First, Introduction
Recently in the study of Big data analysis related work, for which the use of the collection part used to Flume, deliberately spent a little time to understand the flume work principle and working mechanism. A personal understanding of a new system first, after a rough understanding of its rationale, and then from the source code to understand some of its key implementation part, and finally try to modify some of the content, so as to deepen its understanding. About flume principle part of the relevant information online a lot, here to introduce my source analysis environment of the building process.
Ii. Introduction of the Environment
1, APACHE-FLUME-1.6.0-SRC
2. CentOS 7.0
3. Eclipse Java EE Kepler
4, jdk-6u45-linux-x64.rpm
5. Source Insight
6. Oracle Virtual Box
third, the analysis method
Install the JDK in CentOS, turn on the remote debugging function of Eclipse, and perform the tracking and dispatch analysis. Compared with direct read source directly with source insight efficiency is more efficient, but in the analysis process can use the Source Insight Auxiliary analysis class between the reference relationship.
Iv. Analysis Steps
1, installation of JDK and Flume in CentOS, the installation process is no longer more described. In this process CentOS and flume are installed in virtual box with IP address 192.168.1.11.
2, set flume startup parameters, use Notepad to open apache-flume-1.6.0-src\bin\flume-ng and edit, mainly the following items
Java_opts= "-xmx20m"
Revision changed to
Java_opts= "-xmx20m-xdebug-xrunjdwp:transport=dt_socket,address=8888,server=y,suspend=y"
This sets the port for remote debugging to 8888. Remote debugging related parameter settings see here
3. Set the remote debugging capabilities of Eclipse, as shown in the following figure:
4. Use Eclipse Java EE Kepler to import an existing Maven project, the flume source code, as shown in the following figure:
5. java files in eclipse ... \apache-flume-1.6.0-src\flume-ng-node\src\main\java\org\apache\flume\node\ Set breakpoints in Application.java and start Flume in CentOS to remotely debug the flume startup process.

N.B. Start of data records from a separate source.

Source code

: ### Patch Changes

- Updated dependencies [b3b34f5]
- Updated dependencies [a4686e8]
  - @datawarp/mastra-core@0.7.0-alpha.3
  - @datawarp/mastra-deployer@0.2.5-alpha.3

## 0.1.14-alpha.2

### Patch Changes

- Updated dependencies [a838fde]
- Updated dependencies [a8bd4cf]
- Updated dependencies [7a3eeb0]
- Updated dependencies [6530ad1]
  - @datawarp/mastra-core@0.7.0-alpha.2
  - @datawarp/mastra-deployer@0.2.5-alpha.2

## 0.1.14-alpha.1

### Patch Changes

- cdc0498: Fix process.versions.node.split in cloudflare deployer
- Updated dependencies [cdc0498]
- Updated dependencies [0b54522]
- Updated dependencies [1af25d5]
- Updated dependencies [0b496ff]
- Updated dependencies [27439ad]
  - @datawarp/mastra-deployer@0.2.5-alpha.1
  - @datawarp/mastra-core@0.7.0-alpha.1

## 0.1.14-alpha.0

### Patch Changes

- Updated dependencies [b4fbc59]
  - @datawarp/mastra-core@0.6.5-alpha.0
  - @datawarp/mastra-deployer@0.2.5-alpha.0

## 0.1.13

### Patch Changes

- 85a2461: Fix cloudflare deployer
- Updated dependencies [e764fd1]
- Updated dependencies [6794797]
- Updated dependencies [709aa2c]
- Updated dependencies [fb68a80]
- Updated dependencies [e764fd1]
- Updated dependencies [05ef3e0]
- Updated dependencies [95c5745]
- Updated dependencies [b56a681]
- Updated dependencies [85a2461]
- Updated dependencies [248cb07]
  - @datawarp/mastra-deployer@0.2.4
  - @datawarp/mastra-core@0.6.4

Thus, the whole flume source code is tracked and analyzed as an entry point.
Note: to start flume, then use Eclipse for debugging, otherwise you will not be able to connect.
Five, frequently asked questions
With the introduction of the MAVEN project from Eclipse, there are a number of errors, and some common workarounds are as follows:
1, the most common is due to the wall, maven.twttr.com and some libraries in Google can not download, try several, the best solution see here, that is, in the Pom file to add the following content
<repository>
<id>maven.tempo-db.com</id>
<url>http://maven.oschina.net/service /local/repositories/sonatype-public-grid/content/</url>
</repository>
2, for version issues see here.
3, Tools.jar problem see here. See here for
4, Plugin execution not covered by lifecycle configuration problems.
5, a similar error occurred avroflumeogevent cannot be resolved, as shown in the following figure, the corresponding class could not be found,
This is because Avro is used and the Pom file needs to be Generate-source , use the Avro-maven-plugin plugin to generate the appropriate Java file, and then add the corresponding library address to resolve the above problem.
vi. precautions
1, because the compatibility between each version of the JDK is not good, in order to better read the source code must understand the JDK version used by each software, such as the JDK required by eclipse, Flume required JDK and so on, otherwise there will be some strange problems, difficult to solve.
2, Flume in the construction process to use a lot of open-source mature systems, such as Avro, Netty, Maven and so on, and Kafka and so on, there are also intersection, so in the analysis process need to understand the relevant open source system content.